We looked up their names in the cemetery records and were able to find out which section of the cemetery they were been buried and located the plots that they owned in the original grave plot maps. This allowed us to proceed find them at the site.
Like so many people with a limited income, in the 1900s my great-great grandparents were able to be buried at a cemetery but did not have money to purchase grave markers, or they had something simple and wooden which has long since rotted away. Below is a photo of my grandfather standing at the site of his grandparents’ graves (my great-great grandparents) taken by my mom in 2019. Today there are no grave markers on their graves, which in family lore is because they couldn’t afford a stone, but their graves could also have been marked with wood crosses which have long since rotted. It was really special to be able to find their burial site and take my grandparents for a visit, and I realize that being able to figure out exactly where they were buried for my family was a privilege not afforded to many living descendants of people buried in unmarked graves. While they did not have etched stone grave markers, they had enough funds to purchase plots at the cemetery and their names were present both in the contemporaneous records and the contemporary digital ones.
It is within our nature to commemorate the dead. Every cultural group around the world has traditions and practices for dying, funerals, commemoration, and honouring our loved ones who have passed on. In settler communities in North America, this typically involved gravestones or other markers with names and dates inscribed on their faces, but even that type of marker was not available to everyone. Illiterate, poor, or remote communities may not have had access to the same technologies, materials, or craftspeople to create complex grave markers or gravestones for their graves, therefore creating their own practices of marking graves by different means. Unmarked graves or plain field stones at the head of the grave shaft, show that while they may not have had access to a fancy marble gravestone, people in these communities and circumstances showed no less love and commitment to commemorating their dead.
References
Baugher, Sherene, and Veit, Richard F. 2014. The Archaeology of American Cemeteries and Gravemarkers. University Press of Florida: Gainesville, Florida.

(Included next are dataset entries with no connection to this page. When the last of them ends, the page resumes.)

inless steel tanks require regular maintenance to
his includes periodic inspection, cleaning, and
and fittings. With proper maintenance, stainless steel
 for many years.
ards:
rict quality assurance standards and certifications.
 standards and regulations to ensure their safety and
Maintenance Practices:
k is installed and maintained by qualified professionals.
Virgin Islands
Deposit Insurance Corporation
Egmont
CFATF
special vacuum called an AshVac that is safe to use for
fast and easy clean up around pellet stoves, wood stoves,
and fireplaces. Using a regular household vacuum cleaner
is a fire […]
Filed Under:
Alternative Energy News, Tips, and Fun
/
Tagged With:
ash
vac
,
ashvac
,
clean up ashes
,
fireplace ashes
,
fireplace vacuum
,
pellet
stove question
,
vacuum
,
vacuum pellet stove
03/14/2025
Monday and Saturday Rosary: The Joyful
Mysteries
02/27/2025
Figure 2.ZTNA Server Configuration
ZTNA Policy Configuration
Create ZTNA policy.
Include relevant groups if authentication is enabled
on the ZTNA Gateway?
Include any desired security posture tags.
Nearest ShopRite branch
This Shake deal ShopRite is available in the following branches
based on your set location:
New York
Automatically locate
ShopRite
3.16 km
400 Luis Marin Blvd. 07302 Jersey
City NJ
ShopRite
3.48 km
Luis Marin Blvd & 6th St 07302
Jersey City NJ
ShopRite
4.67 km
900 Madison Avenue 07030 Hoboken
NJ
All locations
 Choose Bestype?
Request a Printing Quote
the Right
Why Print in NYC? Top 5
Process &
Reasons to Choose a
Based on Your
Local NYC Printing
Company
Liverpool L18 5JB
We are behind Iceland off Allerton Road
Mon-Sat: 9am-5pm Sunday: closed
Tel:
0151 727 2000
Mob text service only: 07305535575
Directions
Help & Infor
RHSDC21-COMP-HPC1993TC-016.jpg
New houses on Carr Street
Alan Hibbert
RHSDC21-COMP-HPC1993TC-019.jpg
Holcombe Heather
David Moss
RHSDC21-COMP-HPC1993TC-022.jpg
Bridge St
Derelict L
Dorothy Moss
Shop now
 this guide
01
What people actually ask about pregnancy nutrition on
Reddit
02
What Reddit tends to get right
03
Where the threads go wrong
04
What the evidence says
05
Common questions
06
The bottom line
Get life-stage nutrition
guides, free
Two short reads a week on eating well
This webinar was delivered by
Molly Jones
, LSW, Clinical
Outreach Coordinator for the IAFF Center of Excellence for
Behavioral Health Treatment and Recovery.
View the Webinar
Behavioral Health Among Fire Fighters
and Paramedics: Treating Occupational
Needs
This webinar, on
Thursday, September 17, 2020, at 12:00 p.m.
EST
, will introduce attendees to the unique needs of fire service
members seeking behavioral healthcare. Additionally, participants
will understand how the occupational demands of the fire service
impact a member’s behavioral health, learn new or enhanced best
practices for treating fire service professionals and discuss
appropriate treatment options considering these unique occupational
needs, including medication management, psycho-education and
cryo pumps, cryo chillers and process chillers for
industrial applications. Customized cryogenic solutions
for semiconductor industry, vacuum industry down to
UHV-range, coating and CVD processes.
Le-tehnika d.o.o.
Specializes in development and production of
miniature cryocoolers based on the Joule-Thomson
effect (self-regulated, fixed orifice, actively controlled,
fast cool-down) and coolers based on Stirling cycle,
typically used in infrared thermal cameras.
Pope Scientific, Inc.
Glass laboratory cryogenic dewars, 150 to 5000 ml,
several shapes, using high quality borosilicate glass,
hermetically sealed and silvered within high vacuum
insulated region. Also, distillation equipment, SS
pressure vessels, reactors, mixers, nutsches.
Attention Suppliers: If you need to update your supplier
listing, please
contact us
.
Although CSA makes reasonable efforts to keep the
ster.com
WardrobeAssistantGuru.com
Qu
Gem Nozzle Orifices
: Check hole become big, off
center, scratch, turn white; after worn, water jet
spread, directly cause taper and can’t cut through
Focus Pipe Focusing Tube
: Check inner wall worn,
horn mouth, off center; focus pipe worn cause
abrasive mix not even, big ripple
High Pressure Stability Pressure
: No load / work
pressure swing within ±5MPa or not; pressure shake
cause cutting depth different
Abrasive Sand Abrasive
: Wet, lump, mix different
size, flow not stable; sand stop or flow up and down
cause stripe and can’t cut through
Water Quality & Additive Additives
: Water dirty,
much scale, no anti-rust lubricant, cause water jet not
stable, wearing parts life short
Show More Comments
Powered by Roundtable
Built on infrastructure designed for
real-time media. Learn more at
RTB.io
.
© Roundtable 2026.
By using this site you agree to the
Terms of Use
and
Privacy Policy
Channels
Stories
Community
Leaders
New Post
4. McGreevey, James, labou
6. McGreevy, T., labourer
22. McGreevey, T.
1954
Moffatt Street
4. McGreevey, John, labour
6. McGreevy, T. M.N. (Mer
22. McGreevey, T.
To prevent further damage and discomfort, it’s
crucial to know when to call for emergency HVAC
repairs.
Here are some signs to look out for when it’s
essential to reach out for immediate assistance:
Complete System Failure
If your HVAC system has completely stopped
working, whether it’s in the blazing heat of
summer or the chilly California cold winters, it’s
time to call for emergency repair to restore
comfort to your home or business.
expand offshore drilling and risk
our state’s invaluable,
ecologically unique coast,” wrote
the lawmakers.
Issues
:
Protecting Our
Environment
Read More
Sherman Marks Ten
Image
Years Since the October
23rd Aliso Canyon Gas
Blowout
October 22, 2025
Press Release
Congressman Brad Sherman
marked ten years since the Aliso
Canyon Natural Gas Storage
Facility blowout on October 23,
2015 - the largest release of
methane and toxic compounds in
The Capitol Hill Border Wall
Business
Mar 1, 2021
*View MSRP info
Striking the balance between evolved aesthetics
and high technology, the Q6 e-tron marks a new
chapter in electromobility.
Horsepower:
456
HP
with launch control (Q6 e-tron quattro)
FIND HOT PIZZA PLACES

Lewis-Simpson, Shannon, Lear, Maria, Onah, Rita, and Elsa Simms. 2020. Interim Report: An Early European Burial Ground at Bloody Point 2, New Perlican. Unpublished report, available on Facebook.
Mitford, Jessica. 1963.The American Way of Death. Crest Books: New York.
Mytum, Harold, and Evans, Richard. 2003. The 18th and 19th Century Graveyard Monuments of Killeevan, Co. Monaghan and Galloon, Co. Fermanagh. Clogher Record, 18(1): 1-31.
Riordan, Timothy. 1997. The 17th-Century Cemetery at St. Mary’s City: Mortuary Practices in the Early Chesapeake. Historical Archaeology 31 (4): 28-40.
About the Author
Robyn S. Lacy is a historical archaeologist whose research focuses on burial landscapes in the 17th century, winter burial practices, and protective magic in mortuary contexts. She received her MA in Archaeology from Memorial University of Newfoundland in 2017 and has gone on to study historic standing buildings and gravestone conservation, while continuing her research on burial ground organization and landscapes.